* _APPLY WHAT YOU READ_
(1) In the penguin linear regression notebook, what number is the random seed set to?
(2) Write what comes next in the penguin linear regression notebook, picking up after its final line.
== PAGE EXTRACT ==
# Linear Regression Exercises

In [1]:
import arviz as az
import matplotlib.pyplot as plt
import numpy as np
import pandas as pd
import pymc as pm
import seaborn as sns
import scipy
from scipy import stats

What do I want people to do

* Load palmer penguins
* Run a linear regression on weight on just Adelie penguins
* Use posterior predictive to understand how many penguins are above X grams
* Use two other features to predict penguin mass

* Expand regression to all species, just using bill length
  * How many beta parameters do we have now?
  * What is the slope of each

## Load Penguins Dataset

In [2]:
penguins = pd.read_csv("https://raw.githubusercontent.com/BayesianModelingandComputationInPython/BookCode_Edition1/main/data/penguins.csv")

In [3]:
penguins.head()

Unnamed: 0,species,island,bill_length_mm,bill_depth_mm,flipper_length_mm,body_mass_g,sex,year
0,Adelie,Torgersen,39.1,18.7,181.0,3750.0,male,2007
1,Adelie,Torgersen,39.5,17.4,186.0,3800.0,female,2007
2,Adelie,Torgersen,40.3,18.0,195.0,3250.0,female,2007
3,Adelie,Torgersen,,,,,,2007
4,Adelie,Torgersen,36.7,19.3,193.0,3450.0,female,2007


### Set random seed
Just for reproducibility in this class

In [4]:
RANDOM_SEED = 8296
np.random.seed(RANDOM_SEED)

## Exercise 1: Intercept only regression
The Palmer Penguin dataset has been loaded for you. For the first exercise we want to focus just on the Adelie penguins. 

Specifically we would like you to

1. Perform some exploratory data analysis to get a sense of the data
2. Filter to only observations Adelie penguins that have *complete* data
2. Write the model for an intercept only regression for `body_mass_g`
3. Sample from the prior predictive
4. Use MCMC sampling to estimate the model parameters
5. Using the ArviZ posterior plot, plot the posterior estimates
   * What is the 75% HDI for these parameters
6. Plot the posterior predictive
  * How does it compare to the prior predictive?


### Beta Feedback question
In Exercise 1 we left some code blocks with commented hints below. Let us know if this helps "just the right amount" or is too helpful. The exercises should be challenging, that's how you learn, but we're looking to strike the right balance here! Your feedback will help

In [5]:
# EDA

In [6]:
# Adelie Filter

In [7]:
# Missing Data Filter

In [19]:
# Model, including prior predictive

Auto-assigning NUTS sampler...
===
== INFORMATION PROVIDED ==
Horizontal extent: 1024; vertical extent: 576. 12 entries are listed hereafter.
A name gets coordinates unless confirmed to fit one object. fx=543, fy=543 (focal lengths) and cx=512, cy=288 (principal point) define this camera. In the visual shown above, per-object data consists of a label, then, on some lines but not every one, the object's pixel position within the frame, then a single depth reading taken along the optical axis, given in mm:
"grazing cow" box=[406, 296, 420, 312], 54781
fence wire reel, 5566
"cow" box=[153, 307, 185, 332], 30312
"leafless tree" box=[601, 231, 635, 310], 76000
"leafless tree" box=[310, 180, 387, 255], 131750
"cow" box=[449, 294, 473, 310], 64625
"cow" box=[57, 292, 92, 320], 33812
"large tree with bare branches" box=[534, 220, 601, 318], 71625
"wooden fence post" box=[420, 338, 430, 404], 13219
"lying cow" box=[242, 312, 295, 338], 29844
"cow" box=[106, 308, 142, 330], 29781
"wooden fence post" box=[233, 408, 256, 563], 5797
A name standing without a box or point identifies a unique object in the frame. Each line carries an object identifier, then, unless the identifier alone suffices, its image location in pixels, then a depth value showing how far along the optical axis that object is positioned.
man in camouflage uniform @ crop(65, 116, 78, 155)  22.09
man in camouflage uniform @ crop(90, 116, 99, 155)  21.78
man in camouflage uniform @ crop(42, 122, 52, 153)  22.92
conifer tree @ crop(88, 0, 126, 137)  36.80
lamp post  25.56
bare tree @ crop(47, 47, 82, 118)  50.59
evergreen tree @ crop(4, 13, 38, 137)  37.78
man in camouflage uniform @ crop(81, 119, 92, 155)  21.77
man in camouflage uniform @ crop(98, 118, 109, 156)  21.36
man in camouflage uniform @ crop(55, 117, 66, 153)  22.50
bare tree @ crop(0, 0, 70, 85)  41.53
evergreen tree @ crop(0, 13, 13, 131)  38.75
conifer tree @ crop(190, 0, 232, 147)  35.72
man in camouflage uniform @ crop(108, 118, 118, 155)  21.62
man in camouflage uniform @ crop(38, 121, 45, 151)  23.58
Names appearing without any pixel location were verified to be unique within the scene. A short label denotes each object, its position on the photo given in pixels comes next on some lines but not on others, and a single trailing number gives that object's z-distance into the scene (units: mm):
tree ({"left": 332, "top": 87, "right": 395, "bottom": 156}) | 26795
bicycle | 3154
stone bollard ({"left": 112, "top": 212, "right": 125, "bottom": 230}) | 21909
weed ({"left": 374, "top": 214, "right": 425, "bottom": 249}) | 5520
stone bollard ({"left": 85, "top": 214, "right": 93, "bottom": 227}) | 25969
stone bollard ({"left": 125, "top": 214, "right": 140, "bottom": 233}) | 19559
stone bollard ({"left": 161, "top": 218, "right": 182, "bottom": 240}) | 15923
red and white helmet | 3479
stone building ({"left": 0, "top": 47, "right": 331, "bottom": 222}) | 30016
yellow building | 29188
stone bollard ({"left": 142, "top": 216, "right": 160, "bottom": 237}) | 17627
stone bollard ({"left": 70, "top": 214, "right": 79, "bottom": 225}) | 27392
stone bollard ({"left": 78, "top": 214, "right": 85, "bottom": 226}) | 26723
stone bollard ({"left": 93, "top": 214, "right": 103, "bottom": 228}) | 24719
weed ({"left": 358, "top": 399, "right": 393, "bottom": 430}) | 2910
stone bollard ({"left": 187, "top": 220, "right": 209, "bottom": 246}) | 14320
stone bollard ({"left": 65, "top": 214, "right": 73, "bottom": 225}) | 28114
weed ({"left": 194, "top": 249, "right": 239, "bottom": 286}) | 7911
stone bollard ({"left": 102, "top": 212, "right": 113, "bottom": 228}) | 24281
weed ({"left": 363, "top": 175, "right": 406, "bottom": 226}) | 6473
===
* _REPLIES_
(1) 8296

(2)
Initializing NUTS using jitter+adapt_diag...
Multiprocess sampling (4 chains in 4 jobs)
NUTS: [intercept, eps]


Sampling 4 chains for 1_000 tune and 1_000 draw iterations (4_000 + 4_000 draws total) took 13 seconds.


In [1]:
# Plot Prior predictive

In [None]:
# Sample from model

In [None]:
# Plot Posterior

In [2]:
# Sample from posterior predictive

In [None]:
# Plot Posterior Predictive

## Exercise 2: Adding Regressors

Still using the Adelie dataset perform two regressions. [This diagram](https://github.com/allisonhorst/palmerpenguins#bill-dimensions) will give you an intuition for what each means.

From a code perspective be sure to use dims and coords!

_Hint_: In plotting the posterior the `var_names` argument is quite helpful to focus on what you plots you care about

1. Perform a regression with `bill_length_mm` only
2. Perform a regression with `bill_length_mm` and `bill_depth_mm`

For each regression plot the posterior parameters  

## Exercise 3: Multiple Species
In this exercise we'll introduce all the species and perform a regression for each.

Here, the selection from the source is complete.